Stored data entries:
- - -

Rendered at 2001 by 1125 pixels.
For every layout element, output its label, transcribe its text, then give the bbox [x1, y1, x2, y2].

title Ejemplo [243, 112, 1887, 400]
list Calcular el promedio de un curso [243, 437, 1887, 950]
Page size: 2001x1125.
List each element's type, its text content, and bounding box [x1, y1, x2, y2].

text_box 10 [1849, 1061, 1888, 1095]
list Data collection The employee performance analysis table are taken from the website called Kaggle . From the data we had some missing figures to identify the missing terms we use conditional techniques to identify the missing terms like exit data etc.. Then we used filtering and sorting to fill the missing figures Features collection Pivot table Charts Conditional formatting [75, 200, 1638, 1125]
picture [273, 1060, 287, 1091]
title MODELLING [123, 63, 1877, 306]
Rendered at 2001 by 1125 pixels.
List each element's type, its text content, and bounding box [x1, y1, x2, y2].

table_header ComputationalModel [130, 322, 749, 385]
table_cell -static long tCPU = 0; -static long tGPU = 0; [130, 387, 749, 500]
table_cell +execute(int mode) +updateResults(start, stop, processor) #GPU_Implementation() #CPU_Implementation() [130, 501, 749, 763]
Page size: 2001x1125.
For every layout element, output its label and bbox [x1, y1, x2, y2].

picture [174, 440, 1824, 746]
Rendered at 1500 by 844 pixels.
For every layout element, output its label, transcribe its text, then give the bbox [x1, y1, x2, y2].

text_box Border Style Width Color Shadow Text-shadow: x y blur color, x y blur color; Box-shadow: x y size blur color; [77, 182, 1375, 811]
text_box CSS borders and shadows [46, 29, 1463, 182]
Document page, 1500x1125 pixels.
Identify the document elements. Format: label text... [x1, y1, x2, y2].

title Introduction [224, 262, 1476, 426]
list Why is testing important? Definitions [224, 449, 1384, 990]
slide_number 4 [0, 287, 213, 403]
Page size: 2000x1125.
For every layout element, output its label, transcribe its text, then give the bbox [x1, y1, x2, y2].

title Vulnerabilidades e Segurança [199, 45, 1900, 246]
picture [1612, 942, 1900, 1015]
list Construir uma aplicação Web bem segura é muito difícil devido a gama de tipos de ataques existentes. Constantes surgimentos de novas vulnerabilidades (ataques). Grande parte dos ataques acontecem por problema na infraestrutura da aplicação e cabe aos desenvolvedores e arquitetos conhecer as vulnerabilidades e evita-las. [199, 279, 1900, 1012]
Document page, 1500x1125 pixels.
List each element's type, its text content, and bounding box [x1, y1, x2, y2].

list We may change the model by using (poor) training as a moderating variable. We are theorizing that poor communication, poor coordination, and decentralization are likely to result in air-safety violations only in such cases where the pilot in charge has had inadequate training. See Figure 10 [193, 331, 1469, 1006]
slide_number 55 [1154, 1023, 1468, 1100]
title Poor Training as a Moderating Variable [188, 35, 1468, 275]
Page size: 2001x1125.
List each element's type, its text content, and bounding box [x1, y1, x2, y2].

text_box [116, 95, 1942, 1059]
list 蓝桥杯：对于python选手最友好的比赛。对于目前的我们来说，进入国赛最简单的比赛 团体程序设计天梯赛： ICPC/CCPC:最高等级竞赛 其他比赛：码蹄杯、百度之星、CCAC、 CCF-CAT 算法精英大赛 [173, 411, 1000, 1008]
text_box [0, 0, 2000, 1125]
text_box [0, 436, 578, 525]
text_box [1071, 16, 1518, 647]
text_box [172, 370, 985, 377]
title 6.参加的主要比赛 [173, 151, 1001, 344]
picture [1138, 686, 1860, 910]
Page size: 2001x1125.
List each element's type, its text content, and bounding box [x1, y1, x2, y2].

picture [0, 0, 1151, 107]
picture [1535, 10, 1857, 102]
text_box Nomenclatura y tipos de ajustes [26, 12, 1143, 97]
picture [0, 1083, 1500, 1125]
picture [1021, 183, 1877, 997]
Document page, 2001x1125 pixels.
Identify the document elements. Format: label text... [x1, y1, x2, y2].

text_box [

- - -

## EXERCISE
The answer should hold the lines from the one containing "text_box [0, 436, 578, 525]" through the end of the entries above, set down exactly, with both ends included.

## OUTPUT
text_box [0, 436, 578, 525]
text_box [1071, 16, 1518, 647]
text_box [172, 370, 985, 377]
title 6.参加的主要比赛 [173, 151, 1001, 344]
picture [1138, 686, 1860, 910]
Page size: 2001x1125.
List each element's type, its text content, and bounding box [x1, y1, x2, y2].

picture [0, 0, 1151, 107]
picture [1535, 10, 1857, 102]
text_box Nomenclatura y tipos de ajustes [26, 12, 1143, 97]
picture [0, 1083, 1500, 1125]
picture [1021, 183, 1877, 997]
Document page, 2001x1125 pixels.
Identify the document elements. Format: label text... [x1, y1, x2, y2].

text_box [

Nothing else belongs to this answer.